Selon diverses expertises, l’adolescente, qui avait subi une IVG quelques mois plus tôt, entamait très probablement une nouvelle grossesse. D’après l’enquête, elle attribuait la paternité à l’accusé, avec qui elle entretenait une liaison.
Deux appels anonymes, puis un témoignage clé, orientent rapidement l’enquête vers le jeune homme.
Un de ses amis raconte qu’il est venu le voir la nuit des faits, et lui a confié avoir donné rendez-vous à Shaïna pour la tuer.
Il l’aurait poignardée une quinzaine de fois, et aurait été blessé par un retour de flamme. Ce témoin livre des détails connus des seuls enquêteurs.
Shaïna refusait d’avorter, révèle-t-il encore.
D’autres éléments incriminent le jeune homme: si son téléphone a disparu, il multiplie les SMS à Shaïna ce jour-là. A l’approche du crime, tous deux activent la même borne, à 500 m du cabanon. Et l’appareil de l’accusé est éteint entre 21H36 et 22H13, heure approximative des faits.

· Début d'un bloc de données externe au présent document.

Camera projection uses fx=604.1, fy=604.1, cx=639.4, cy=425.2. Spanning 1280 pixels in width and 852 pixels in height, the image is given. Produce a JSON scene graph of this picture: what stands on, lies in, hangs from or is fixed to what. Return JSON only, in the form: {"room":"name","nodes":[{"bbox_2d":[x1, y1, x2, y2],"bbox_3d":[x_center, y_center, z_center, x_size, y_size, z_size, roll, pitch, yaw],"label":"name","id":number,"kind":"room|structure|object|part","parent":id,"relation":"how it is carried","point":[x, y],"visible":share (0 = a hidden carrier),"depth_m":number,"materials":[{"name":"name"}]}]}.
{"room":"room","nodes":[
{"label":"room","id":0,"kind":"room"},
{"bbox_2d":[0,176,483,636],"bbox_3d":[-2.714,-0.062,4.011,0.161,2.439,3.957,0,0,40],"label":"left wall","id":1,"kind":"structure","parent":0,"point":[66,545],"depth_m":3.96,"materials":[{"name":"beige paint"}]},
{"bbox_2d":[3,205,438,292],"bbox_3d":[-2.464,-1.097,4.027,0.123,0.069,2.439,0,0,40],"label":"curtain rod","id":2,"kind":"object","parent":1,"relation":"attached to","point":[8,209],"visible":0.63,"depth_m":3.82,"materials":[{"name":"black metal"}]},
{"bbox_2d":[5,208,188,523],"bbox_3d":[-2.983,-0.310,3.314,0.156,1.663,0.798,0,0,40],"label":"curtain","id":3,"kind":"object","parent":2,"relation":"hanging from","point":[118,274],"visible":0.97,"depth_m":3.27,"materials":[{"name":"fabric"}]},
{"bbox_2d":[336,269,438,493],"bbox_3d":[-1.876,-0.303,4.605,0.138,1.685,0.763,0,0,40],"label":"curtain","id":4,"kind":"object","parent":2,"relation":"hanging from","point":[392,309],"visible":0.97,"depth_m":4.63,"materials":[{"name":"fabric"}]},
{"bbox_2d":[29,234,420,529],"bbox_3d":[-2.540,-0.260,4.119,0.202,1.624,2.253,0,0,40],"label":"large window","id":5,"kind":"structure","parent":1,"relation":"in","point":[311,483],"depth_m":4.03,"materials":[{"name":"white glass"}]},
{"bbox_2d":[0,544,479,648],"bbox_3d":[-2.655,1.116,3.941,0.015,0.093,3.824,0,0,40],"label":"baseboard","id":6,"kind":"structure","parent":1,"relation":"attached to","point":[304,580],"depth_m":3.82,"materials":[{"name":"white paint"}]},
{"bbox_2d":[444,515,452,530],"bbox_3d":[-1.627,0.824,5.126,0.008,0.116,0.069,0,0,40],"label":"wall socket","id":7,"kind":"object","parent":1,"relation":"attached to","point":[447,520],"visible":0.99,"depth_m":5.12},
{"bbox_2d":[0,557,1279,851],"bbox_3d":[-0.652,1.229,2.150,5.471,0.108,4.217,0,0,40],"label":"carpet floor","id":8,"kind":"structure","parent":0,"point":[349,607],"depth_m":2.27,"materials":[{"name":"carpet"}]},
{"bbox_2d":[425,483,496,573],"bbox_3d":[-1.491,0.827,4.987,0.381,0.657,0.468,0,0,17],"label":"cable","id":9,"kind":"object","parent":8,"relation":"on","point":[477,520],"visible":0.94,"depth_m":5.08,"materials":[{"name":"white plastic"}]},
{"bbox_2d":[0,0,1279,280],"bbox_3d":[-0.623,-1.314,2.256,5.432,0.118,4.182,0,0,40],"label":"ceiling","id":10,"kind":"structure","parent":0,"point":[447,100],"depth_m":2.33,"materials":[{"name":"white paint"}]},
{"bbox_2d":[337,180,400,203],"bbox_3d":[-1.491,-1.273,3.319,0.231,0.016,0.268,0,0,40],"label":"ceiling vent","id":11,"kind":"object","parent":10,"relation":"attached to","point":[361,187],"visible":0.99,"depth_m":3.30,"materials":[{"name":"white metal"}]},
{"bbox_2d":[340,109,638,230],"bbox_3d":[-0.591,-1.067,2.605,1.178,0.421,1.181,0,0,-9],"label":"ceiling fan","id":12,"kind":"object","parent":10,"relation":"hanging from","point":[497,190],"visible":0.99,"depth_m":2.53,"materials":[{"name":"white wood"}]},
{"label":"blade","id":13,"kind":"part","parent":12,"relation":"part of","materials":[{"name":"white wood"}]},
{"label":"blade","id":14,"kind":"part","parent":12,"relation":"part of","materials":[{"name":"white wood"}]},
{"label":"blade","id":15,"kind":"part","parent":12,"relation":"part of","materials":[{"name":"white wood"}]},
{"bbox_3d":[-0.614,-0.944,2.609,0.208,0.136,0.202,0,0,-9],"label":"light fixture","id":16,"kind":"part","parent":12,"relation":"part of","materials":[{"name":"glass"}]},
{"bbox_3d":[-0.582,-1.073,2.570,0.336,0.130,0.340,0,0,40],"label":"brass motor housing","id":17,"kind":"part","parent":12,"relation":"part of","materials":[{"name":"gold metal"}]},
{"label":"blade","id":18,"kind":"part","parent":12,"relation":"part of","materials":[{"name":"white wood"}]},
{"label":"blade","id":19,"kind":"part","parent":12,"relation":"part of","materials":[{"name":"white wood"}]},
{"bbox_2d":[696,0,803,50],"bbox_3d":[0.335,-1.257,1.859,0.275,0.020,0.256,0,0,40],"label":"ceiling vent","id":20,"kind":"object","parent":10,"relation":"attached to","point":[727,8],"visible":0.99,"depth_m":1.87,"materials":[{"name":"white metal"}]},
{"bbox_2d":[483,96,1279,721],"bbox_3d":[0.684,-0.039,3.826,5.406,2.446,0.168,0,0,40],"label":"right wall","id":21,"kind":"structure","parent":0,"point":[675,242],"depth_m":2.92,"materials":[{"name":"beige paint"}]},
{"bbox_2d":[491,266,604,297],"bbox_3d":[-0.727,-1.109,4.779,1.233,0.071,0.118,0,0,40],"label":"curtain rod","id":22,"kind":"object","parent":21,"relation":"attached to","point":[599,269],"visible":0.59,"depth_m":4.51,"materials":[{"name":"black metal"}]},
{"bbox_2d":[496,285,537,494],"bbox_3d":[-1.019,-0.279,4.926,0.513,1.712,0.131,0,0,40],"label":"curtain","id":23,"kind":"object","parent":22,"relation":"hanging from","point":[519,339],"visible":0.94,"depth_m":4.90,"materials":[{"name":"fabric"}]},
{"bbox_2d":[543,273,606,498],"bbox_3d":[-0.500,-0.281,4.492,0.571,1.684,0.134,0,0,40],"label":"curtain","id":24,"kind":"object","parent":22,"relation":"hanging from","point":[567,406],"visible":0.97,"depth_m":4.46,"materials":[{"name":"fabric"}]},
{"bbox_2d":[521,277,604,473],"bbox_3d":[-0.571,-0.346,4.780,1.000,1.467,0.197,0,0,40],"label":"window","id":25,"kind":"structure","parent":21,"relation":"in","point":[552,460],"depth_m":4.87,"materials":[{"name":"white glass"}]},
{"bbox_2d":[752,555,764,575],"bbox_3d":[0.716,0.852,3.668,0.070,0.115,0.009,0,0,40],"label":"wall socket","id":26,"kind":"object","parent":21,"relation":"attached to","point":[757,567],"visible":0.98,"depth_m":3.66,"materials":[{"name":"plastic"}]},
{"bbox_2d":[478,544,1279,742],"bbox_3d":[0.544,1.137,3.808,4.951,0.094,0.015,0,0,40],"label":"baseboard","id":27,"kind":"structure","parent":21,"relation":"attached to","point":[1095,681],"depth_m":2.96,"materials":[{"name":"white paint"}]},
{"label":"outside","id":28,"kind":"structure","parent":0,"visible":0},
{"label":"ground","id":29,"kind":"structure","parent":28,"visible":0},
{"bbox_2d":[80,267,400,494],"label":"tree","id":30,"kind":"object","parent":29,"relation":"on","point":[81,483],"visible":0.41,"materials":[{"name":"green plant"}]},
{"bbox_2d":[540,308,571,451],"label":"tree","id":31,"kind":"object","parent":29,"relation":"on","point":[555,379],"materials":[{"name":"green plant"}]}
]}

– Traitée « comme une chose » –
Il expliquera ses brûlures par un « frottement » puis un « eczéma », et varie ses déclarations sur son emploi du temps. Il reconnaît quelques relations sexuelles avec Shaïna à partir d’août, mais assure avoir rompu.

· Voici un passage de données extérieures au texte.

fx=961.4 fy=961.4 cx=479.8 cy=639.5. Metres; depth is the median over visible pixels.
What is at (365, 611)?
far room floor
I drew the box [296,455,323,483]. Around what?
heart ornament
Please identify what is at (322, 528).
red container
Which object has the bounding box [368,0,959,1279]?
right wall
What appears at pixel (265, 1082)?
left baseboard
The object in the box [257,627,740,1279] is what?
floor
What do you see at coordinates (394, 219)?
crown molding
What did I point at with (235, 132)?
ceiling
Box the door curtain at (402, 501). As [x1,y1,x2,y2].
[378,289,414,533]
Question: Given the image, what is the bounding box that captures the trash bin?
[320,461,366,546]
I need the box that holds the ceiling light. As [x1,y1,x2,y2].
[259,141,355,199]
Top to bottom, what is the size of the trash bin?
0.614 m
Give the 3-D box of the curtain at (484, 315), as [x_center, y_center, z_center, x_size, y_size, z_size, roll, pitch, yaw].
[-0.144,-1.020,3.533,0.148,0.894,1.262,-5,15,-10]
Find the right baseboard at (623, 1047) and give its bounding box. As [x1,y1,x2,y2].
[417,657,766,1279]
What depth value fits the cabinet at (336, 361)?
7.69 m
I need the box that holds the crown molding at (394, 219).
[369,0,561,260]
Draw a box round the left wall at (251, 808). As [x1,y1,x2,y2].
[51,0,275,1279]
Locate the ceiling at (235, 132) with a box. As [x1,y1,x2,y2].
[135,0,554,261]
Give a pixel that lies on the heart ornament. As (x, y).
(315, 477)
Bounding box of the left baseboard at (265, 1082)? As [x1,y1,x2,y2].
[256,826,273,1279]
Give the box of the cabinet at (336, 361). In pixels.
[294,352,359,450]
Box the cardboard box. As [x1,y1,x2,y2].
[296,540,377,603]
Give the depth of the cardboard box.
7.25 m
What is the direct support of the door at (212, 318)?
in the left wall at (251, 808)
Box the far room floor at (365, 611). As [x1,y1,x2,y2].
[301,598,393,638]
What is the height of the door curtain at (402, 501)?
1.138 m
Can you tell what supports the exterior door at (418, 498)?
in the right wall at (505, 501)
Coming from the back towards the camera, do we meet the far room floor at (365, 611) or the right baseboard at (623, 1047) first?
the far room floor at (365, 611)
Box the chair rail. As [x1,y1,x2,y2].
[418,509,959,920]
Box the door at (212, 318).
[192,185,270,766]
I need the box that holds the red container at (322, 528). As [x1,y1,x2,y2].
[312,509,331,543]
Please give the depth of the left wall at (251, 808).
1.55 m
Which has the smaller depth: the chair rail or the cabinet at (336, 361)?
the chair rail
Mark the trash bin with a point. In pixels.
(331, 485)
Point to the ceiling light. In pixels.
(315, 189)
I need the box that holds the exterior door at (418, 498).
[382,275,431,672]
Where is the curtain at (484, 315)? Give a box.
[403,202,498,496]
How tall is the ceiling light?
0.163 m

Un codétenu l’aurait entendu « dire fièrement » qu’il avait « tué sa copine, qui était +une pute+, qu’il avait +mise enceinte+ », voulant éviter que sa famille l’apprenne. En prison, il disait « préférer prendre 30 ans qu’être le père d’un bâtard », selon un autre détenu.

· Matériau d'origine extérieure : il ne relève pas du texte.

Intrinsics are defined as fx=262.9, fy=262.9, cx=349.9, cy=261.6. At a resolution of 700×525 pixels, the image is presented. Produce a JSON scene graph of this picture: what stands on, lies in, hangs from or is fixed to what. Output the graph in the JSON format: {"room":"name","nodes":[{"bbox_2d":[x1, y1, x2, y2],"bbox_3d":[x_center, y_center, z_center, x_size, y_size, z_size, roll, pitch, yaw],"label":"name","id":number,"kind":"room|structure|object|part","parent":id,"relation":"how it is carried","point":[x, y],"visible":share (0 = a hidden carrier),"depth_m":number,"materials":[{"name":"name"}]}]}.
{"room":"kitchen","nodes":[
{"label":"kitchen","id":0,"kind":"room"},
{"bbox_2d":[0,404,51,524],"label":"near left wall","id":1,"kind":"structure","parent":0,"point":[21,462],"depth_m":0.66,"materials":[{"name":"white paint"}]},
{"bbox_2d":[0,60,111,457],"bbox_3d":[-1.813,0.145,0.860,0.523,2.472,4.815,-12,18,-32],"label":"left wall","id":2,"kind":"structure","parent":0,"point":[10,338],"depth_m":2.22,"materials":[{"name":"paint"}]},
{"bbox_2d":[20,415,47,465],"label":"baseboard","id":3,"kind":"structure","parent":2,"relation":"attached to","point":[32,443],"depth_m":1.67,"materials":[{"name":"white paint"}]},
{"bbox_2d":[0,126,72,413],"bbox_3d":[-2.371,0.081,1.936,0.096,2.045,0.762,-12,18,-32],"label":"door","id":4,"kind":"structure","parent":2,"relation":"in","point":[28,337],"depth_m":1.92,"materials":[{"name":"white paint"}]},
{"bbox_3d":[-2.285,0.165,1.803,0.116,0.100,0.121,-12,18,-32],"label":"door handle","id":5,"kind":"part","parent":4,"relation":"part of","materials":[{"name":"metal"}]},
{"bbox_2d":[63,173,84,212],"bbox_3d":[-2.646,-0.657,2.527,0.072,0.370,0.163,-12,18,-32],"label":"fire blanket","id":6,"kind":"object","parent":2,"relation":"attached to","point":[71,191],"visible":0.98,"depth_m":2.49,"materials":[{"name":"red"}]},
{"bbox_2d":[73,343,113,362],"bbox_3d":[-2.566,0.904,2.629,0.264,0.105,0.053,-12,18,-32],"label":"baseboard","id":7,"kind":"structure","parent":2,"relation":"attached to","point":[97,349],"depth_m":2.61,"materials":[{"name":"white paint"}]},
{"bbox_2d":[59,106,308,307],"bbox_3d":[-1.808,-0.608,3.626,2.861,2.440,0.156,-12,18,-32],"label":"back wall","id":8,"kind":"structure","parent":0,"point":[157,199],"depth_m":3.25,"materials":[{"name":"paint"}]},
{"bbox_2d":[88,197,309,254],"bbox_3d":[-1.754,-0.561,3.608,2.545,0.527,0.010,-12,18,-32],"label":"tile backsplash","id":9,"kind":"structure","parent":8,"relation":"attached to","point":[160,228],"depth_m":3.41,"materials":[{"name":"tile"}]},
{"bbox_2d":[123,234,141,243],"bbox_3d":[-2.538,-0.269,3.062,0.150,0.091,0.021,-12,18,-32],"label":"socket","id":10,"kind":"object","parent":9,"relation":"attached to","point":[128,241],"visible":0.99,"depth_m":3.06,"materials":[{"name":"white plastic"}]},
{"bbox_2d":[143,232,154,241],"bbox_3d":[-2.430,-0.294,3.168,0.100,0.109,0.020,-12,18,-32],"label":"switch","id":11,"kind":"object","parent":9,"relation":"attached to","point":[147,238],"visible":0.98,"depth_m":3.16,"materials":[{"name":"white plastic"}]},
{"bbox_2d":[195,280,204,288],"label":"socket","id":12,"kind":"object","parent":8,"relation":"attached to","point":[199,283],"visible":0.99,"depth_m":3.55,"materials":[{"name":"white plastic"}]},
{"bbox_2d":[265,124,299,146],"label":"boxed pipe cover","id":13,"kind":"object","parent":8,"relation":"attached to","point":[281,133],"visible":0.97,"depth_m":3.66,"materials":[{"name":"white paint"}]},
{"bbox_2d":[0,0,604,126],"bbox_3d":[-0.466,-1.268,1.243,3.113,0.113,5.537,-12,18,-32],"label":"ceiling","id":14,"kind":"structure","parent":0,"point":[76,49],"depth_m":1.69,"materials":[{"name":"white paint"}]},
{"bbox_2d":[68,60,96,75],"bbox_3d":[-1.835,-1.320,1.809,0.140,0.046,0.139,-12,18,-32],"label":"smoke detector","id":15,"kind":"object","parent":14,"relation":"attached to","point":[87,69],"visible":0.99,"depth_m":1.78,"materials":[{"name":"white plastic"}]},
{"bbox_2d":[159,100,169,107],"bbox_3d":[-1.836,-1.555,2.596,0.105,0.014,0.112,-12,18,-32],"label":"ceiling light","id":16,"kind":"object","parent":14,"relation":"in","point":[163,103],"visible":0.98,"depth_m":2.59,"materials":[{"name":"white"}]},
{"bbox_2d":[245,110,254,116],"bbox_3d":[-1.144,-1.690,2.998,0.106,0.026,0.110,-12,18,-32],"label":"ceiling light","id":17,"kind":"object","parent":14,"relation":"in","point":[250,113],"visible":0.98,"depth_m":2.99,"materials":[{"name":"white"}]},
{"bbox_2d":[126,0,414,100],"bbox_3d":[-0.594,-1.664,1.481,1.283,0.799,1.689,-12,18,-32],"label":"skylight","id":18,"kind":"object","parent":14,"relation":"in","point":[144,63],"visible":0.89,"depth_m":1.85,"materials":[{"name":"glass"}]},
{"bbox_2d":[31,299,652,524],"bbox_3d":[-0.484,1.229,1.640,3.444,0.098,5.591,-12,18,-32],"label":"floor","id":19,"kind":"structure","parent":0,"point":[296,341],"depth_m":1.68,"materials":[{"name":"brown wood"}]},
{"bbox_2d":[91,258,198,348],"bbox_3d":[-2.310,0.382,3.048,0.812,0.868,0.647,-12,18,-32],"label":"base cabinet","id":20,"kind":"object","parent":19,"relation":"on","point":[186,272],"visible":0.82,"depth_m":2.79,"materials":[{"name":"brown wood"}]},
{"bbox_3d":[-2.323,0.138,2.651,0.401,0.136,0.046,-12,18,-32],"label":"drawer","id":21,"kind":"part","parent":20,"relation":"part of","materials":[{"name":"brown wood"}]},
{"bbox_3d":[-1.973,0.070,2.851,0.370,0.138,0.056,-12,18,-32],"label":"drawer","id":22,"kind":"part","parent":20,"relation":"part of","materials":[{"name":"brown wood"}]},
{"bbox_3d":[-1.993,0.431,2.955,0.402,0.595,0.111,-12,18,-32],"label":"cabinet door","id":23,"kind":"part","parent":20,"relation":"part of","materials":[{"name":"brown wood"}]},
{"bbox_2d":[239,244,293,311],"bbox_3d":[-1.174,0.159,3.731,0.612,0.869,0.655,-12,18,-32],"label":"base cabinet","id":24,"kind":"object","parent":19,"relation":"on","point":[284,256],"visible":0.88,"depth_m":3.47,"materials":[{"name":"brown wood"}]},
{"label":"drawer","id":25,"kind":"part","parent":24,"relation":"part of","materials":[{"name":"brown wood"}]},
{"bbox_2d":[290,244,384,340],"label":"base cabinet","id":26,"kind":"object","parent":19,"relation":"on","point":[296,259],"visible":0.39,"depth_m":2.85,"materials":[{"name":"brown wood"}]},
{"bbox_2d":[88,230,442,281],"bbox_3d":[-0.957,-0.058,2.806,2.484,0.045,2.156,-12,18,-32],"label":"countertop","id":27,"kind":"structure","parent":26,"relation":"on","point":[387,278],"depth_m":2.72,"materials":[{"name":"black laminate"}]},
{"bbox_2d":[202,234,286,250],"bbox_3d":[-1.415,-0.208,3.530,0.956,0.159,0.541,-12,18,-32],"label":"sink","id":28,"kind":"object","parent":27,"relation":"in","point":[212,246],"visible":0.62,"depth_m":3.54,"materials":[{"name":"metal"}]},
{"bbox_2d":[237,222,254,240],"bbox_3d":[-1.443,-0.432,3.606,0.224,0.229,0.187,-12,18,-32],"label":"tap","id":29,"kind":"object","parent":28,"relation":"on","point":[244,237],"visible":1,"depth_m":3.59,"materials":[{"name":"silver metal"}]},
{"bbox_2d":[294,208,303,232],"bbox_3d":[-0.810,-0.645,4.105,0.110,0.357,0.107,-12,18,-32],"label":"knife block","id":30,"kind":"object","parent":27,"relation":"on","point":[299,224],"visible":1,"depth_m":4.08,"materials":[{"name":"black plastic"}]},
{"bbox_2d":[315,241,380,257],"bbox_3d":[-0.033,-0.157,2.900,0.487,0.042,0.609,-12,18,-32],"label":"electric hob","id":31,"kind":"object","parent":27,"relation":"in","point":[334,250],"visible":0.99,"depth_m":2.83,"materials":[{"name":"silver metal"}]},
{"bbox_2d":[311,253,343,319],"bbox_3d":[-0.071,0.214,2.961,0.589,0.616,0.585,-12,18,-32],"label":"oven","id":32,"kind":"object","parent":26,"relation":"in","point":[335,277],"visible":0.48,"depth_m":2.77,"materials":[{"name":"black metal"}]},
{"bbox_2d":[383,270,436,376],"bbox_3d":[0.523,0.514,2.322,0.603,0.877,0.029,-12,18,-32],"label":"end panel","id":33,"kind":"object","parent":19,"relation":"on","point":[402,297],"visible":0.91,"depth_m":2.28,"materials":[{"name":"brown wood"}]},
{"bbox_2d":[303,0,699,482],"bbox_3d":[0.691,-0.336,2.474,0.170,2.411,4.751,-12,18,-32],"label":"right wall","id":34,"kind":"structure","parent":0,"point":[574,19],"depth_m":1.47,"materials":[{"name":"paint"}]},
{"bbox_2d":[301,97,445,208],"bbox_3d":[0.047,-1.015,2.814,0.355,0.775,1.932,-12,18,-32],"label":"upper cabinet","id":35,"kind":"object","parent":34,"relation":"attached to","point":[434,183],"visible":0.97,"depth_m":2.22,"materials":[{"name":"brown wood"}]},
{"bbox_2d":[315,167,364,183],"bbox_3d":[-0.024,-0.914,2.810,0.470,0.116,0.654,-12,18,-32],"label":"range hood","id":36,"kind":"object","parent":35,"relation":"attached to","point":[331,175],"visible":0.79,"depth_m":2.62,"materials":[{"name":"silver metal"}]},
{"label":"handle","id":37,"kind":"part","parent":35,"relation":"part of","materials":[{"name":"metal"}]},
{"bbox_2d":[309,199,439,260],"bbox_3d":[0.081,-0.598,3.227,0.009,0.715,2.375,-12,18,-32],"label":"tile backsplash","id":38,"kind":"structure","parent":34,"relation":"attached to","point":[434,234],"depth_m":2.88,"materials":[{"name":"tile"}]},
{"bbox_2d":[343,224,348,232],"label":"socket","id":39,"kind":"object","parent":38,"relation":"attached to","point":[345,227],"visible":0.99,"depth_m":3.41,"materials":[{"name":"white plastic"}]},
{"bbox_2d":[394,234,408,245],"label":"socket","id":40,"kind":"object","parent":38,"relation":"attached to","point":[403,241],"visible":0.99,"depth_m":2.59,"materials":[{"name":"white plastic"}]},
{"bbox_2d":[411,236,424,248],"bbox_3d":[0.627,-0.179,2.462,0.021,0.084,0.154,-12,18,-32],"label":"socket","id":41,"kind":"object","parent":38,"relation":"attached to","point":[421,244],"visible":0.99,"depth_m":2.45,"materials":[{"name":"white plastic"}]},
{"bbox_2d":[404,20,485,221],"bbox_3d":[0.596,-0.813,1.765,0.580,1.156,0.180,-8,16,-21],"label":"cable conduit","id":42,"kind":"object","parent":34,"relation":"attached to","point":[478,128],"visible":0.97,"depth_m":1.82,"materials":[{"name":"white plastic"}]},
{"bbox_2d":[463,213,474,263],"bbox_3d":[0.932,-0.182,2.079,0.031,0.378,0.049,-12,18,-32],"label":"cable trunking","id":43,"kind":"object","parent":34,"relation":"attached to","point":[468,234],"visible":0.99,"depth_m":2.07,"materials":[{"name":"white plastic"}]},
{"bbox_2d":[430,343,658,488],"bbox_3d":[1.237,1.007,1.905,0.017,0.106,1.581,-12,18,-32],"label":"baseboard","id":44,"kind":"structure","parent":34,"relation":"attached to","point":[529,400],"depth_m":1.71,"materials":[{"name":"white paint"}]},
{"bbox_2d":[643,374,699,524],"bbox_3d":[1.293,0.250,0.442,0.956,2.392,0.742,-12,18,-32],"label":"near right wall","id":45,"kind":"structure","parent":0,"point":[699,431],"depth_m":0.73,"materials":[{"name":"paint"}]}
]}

Le crime pourrait être « une tentative désespérée » de préserver son image, dans un contexte « d’interdit culturel et religieux » lié à la sexualité, a estimé un expert psychologue.
Deux ans plus tôt, Shaïna avait été victime d’agressions sexuelles, pour lesquelles quatre autres jeunes de sa cité ont été condamnés jeudi en appel à des peines allant de six mois à deux ans de prison avec sursis.
Pour Me Haeri, sa mort « est le point culminant d’un long calvaire », enclenché par cette première affaire. Violentée dans une clinique désaffectée où son petit ami d’alors l’avait entraînée, Shaïna avait été filmée par ses agresseurs.
Des images diffusées sur Snapchat l’avaient exposée, selon l’avocate, à un « dénigrement grandissant ». Shaïna a été traitée « comme une chose, avec qui on couche, mais qu’on peut supprimer », déplore-t-elle.
Le nombre de féminicides a augmenté de 20% en France en 2021 par rapport à l’année précédente, avec 122 femmes tuées par leur conjoint ou ex-conjoint, selon le ministère de l’Intérieur.